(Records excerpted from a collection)
____________
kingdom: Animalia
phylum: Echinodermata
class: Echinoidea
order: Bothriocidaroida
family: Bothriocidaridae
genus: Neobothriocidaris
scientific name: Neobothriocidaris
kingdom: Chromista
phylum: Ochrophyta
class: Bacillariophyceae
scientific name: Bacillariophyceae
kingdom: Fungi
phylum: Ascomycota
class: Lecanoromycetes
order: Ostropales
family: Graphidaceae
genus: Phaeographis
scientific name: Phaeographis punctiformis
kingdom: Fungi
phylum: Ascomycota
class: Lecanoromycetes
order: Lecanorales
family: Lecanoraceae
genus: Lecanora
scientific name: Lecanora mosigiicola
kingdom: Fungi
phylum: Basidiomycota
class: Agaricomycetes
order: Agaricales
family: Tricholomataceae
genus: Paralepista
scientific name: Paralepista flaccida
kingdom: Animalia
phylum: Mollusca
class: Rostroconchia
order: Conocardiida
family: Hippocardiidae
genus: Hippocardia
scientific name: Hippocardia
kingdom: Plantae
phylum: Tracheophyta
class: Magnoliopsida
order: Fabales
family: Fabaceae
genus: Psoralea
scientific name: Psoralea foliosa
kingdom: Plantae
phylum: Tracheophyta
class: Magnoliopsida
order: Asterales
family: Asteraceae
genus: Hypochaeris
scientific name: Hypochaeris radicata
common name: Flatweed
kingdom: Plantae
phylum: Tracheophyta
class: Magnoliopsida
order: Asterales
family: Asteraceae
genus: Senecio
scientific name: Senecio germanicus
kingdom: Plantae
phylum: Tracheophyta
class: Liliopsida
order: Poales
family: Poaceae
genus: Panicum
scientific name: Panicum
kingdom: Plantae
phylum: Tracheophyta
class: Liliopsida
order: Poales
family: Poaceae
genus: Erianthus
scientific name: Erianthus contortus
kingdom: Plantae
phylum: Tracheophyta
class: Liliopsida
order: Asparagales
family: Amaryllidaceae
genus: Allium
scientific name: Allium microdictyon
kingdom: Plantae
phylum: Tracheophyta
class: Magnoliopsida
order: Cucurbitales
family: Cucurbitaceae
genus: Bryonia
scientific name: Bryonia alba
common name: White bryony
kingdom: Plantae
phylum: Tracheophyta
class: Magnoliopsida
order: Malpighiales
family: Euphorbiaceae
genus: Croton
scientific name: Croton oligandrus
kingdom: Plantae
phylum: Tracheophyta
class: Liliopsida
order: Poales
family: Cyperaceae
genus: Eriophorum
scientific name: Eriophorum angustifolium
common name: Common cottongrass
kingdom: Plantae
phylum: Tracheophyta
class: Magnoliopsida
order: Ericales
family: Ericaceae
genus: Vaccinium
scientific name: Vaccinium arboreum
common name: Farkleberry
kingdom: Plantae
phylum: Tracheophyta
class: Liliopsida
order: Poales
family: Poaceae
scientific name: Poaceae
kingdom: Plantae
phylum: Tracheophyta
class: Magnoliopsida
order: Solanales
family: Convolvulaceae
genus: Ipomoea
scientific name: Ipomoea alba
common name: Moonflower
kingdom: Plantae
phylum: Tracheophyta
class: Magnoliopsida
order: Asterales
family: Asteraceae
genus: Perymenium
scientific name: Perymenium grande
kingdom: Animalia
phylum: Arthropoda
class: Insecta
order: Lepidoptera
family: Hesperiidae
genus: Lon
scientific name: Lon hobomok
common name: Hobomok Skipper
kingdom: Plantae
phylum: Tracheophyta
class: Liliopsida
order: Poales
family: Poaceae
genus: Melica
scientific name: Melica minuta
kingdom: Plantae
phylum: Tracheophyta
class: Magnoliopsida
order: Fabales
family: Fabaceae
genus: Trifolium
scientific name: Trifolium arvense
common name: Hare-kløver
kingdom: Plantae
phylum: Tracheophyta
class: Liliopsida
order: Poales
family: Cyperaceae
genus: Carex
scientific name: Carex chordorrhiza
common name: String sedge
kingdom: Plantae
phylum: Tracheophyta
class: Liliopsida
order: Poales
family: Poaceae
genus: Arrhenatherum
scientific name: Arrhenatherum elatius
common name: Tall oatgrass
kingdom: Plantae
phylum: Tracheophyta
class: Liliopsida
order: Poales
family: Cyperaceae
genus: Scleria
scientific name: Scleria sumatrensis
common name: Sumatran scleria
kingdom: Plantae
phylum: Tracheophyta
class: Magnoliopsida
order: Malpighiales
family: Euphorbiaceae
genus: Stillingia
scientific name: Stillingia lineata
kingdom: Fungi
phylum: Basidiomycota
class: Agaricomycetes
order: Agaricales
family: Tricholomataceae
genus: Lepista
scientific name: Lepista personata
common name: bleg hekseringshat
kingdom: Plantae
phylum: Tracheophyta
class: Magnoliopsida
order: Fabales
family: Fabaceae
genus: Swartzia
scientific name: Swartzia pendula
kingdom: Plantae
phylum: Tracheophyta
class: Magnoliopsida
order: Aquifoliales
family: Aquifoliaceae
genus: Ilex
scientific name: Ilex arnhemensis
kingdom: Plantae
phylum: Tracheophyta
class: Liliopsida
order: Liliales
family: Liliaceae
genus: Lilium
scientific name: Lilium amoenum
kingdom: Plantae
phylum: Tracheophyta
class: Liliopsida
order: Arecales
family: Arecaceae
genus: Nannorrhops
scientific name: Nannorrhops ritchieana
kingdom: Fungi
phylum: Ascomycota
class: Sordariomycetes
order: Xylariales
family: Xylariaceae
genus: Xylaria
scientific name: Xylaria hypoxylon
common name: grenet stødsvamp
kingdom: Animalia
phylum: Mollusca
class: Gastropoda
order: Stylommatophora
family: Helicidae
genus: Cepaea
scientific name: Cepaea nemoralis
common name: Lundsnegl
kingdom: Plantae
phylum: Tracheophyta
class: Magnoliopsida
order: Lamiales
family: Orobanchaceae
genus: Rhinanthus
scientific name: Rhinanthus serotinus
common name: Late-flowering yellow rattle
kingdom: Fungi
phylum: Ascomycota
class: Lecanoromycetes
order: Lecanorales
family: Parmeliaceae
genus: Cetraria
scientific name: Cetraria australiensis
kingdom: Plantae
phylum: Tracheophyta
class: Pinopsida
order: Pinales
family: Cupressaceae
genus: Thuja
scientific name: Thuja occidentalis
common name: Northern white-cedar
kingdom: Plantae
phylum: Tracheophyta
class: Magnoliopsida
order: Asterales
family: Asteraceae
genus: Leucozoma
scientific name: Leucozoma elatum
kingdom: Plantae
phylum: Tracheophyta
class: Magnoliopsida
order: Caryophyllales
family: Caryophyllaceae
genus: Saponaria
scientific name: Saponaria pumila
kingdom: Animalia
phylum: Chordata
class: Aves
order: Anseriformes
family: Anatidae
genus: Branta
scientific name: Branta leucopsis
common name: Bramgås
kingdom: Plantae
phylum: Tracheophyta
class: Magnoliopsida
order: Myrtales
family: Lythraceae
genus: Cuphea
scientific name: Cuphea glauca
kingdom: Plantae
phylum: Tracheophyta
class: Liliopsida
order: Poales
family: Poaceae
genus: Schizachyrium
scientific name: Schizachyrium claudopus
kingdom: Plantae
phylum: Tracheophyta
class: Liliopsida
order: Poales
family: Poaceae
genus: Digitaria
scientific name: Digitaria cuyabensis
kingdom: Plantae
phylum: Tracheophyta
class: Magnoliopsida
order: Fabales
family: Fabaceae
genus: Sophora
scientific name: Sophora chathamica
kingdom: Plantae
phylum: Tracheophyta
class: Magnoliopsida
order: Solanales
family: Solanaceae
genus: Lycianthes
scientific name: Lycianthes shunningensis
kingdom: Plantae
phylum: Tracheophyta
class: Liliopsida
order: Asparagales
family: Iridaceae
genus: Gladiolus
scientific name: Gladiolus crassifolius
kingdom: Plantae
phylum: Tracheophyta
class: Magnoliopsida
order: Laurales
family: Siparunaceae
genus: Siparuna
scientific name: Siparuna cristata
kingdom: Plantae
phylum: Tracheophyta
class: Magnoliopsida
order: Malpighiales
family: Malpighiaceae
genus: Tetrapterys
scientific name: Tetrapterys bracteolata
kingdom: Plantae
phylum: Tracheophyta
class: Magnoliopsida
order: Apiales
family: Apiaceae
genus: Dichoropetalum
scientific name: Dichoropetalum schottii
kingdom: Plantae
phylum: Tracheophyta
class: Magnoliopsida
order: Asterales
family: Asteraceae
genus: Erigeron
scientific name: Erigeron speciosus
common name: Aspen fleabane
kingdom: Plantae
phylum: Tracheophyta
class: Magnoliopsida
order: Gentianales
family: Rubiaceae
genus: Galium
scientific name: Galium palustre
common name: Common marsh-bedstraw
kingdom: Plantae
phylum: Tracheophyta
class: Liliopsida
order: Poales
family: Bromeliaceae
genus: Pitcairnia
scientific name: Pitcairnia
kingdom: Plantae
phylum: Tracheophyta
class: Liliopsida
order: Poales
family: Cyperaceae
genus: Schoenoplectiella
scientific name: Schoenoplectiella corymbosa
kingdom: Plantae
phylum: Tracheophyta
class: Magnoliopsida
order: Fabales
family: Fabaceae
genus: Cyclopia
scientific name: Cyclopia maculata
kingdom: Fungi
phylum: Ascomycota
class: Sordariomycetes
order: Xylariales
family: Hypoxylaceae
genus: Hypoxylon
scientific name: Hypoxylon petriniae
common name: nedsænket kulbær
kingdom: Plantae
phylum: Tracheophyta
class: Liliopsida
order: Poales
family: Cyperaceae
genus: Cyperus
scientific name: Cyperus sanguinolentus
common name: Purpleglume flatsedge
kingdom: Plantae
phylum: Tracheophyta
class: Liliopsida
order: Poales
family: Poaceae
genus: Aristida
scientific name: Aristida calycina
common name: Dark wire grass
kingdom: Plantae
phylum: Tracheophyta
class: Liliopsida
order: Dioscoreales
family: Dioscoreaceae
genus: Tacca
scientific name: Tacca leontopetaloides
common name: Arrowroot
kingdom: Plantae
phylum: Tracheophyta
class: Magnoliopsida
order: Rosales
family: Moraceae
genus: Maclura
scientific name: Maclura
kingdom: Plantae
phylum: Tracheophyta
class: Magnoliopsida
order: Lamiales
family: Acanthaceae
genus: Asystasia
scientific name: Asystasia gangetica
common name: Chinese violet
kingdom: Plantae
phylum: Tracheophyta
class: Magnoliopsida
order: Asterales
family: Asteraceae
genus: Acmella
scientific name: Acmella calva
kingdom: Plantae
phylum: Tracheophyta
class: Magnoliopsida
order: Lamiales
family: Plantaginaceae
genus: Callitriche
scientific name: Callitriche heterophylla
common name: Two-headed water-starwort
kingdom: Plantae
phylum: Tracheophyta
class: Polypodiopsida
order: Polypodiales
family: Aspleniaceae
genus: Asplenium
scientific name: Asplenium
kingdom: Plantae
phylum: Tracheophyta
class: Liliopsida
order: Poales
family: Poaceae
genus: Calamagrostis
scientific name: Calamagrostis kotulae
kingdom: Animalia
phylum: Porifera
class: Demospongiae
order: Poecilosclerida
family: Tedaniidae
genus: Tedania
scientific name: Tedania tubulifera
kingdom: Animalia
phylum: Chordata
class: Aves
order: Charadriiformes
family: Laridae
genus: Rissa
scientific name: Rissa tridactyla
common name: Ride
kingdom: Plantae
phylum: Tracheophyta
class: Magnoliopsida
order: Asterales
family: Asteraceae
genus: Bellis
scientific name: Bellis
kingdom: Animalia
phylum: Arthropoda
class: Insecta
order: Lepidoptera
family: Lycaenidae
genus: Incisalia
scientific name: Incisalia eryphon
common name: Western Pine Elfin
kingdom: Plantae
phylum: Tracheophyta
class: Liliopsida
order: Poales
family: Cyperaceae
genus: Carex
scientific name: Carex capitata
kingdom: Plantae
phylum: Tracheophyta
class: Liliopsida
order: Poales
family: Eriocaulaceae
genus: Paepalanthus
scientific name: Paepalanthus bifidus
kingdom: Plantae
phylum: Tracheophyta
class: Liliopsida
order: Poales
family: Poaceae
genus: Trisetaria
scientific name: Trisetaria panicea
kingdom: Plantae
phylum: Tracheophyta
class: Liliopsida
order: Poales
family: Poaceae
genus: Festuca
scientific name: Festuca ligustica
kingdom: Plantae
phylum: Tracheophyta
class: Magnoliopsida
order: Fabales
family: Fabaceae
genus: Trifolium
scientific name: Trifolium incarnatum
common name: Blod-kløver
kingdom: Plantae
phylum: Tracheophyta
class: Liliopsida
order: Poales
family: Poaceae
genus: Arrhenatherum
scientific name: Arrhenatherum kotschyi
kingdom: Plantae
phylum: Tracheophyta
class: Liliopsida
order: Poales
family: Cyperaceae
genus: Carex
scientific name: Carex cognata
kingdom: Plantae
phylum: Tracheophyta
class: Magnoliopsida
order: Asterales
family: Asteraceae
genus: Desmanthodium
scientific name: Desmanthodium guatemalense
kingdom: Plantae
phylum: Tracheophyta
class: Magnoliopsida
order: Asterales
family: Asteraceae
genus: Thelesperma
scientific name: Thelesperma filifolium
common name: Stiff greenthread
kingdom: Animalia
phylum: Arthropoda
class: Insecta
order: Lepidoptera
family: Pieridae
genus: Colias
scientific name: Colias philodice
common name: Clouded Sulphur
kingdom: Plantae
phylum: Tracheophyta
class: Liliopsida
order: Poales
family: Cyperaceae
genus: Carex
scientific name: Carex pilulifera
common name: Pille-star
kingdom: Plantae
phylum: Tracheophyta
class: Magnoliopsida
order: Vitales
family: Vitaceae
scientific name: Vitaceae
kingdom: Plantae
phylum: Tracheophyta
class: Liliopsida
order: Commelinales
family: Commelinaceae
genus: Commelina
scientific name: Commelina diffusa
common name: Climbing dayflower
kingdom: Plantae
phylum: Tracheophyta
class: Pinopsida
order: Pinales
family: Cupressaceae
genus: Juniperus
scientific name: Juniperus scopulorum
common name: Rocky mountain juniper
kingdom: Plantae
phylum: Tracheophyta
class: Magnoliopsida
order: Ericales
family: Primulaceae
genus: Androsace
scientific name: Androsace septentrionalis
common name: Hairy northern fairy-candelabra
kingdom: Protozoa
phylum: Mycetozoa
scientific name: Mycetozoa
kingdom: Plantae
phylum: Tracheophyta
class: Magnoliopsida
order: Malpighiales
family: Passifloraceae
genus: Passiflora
____________
Rename "phylum" to "division" in the listing, starting with the line that contains "common name: Western Pine Elfin" and going on through the line that contains "scientific name: Colias philodice". Return only those lines, with everything else left unchanged.

common name: Western Pine Elfin
kingdom: Plantae
division: Tracheophyta
class: Liliopsida
order: Poales
family: Cyperaceae
genus: Carex
scientific name: Carex capitata
kingdom: Plantae
division: Tracheophyta
class: Liliopsida
order: Poales
family: Eriocaulaceae
genus: Paepalanthus
scientific name: Paepalanthus bifidus
kingdom: Plantae
division: Tracheophyta
class: Liliopsida
order: Poales
family: Poaceae
genus: Trisetaria
scientific name: Trisetaria panicea
kingdom: Plantae
division: Tracheophyta
class: Liliopsida
order: Poales
family: Poaceae
genus: Festuca
scientific name: Festuca ligustica
kingdom: Plantae
division: Tracheophyta
class: Magnoliopsida
order: Fabales
family: Fabaceae
genus: Trifolium
scientific name: Trifolium incarnatum
common name: Blod-kløver
kingdom: Plantae
division: Tracheophyta
class: Liliopsida
order: Poales
family: Poaceae
genus: Arrhenatherum
scientific name: Arrhenatherum kotschyi
kingdom: Plantae
division: Tracheophyta
class: Liliopsida
order: Poales
family: Cyperaceae
genus: Carex
scientific name: Carex cognata
kingdom: Plantae
division: Tracheophyta
class: Magnoliopsida
order: Asterales
family: Asteraceae
genus: Desmanthodium
scientific name: Desmanthodium guatemalense
kingdom: Plantae
division: Tracheophyta
class: Magnoliopsida
order: Asterales
family: Asteraceae
genus: Thelesperma
scientific name: Thelesperma filifolium
common name: Stiff greenthread
kingdom: Animalia
division: Arthropoda
class: Insecta
order: Lepidoptera
family: Pieridae
genus: Colias
scientific name: Colias philodice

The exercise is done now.